Литмир - Электронная Библиотека
A
A

Не воображаемая, но труднодоступная, почти недоступная досталась ему, Юрию Григорьевичу, не Юрасику и не Юрцу, и он спрятал недогоревшие свечи, а огарки так вообще выкинул. Зачем они теперь? Он зажигал пламя, чтобы будить её образ, при свечах она становилась ещё желанней, и хотя языки несколько коптили и, наверно, портили обои и закапчивали потолок, этим можно было пожертвовать, потому что огонь приближал его к ней, на лбу у него выступал пот, влажной становилась и лысеющая голова, он вытирал их платочком, на котором вышитая собака догоняла вышитого же кота. А когда желания затухали, то Ю. Г. гасил и свечи, и они испускали смрад, были словно живые и не хотели тухнуть.

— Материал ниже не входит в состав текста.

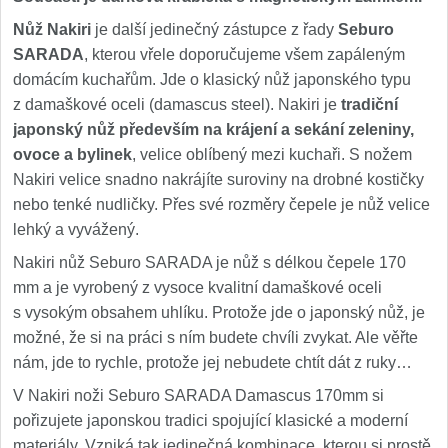
Nůž Nakiri
je další jedinečný zástupce z řady
Seburo
SARADA
, kterou vřele doporučujeme všem zapáleným
domácím kuchařům. Jde o klasický nůž japonského typu
z damaškové oceli (damascus steel). Nakiri je
tradiční
japonský nůž především na krájení a sekání zeleniny,
ovoce a bylinek
, velice oblíbený mezi kuchaři. S nožem
Nakiri velice snadno nakrájíte suroviny na drobné kostičky
nebo tenké nudličky. Přes své rozměry čepele je nůž velice
lehký a vyvážený.
Nakiri nůž Seburo SARADA je nůž s délkou čepele 170
mm a je vyrobený z vysoce kvalitní damaškové oceli
s vysokým obsahem uhlíku. Protože jde o japonský nůž, je
možné, že si na práci s ním budete chvíli zvykat. Ale věřte
nám, jde to rychle, protože jej nebudete chtít dát z ruky…
V Nakiri noži Seburo SARADA Damascus 170mm si
pořizujete japonskou tradici spojující klasické a moderní
materiály. Vzniká tak jedinečná kombinace, kterou si prostě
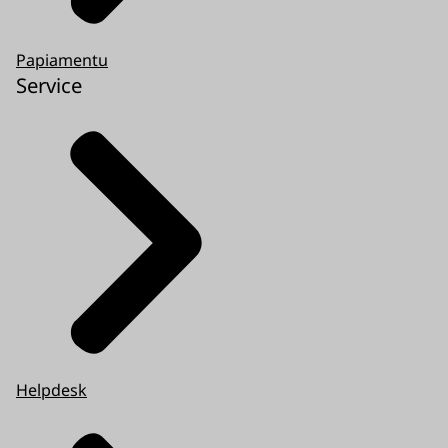
Papiamentu
Service
Helpdesk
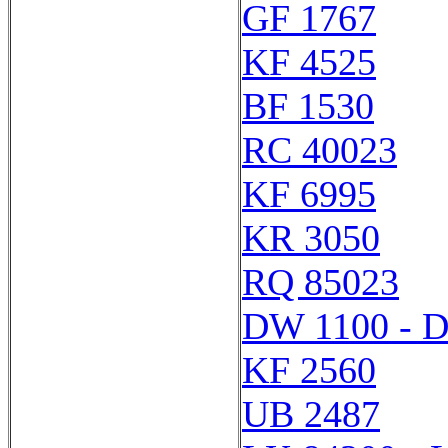
GF 1767
KF 4525
BF 1530
RC 40023
KF 6995
KR 3050
RQ 85023
DW 1100 - 
KF 2560
UB 2487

Принцесса досталась ему и отпала надобность зажигать огарки, закапчивать квартиру, идти на риск, жертвовать собой, поступаться принципами, заключать сделку с совестью, с дьяволом, прикидываться и придуриваться, заставлять себя улыбаться, когда внутри кипит зависть, и чистить, чистить, чистить. Ни к чему теперь это. Наши поздравления победителю. А с Дусей мы уже попрощались. Как хочется вернуть её к себе, вырвать из лап вожделенца, но нет, это не в наших силах, снимем фуражки и склоним головы. Кто хочет, может пустить слезу. И вытереть лицо жёсткой перчаткой.

9. Назад

Пора было и к другу. Шахимат встретил его на пороге торжественно, в парчовом костюме, с медалью на груди, величиной с добрую коровью лепёшку. На медали, а это, вероятно, была именно медаль, а не орден, светилась надпись, тиснёная золотом. «Отец», — гласила она.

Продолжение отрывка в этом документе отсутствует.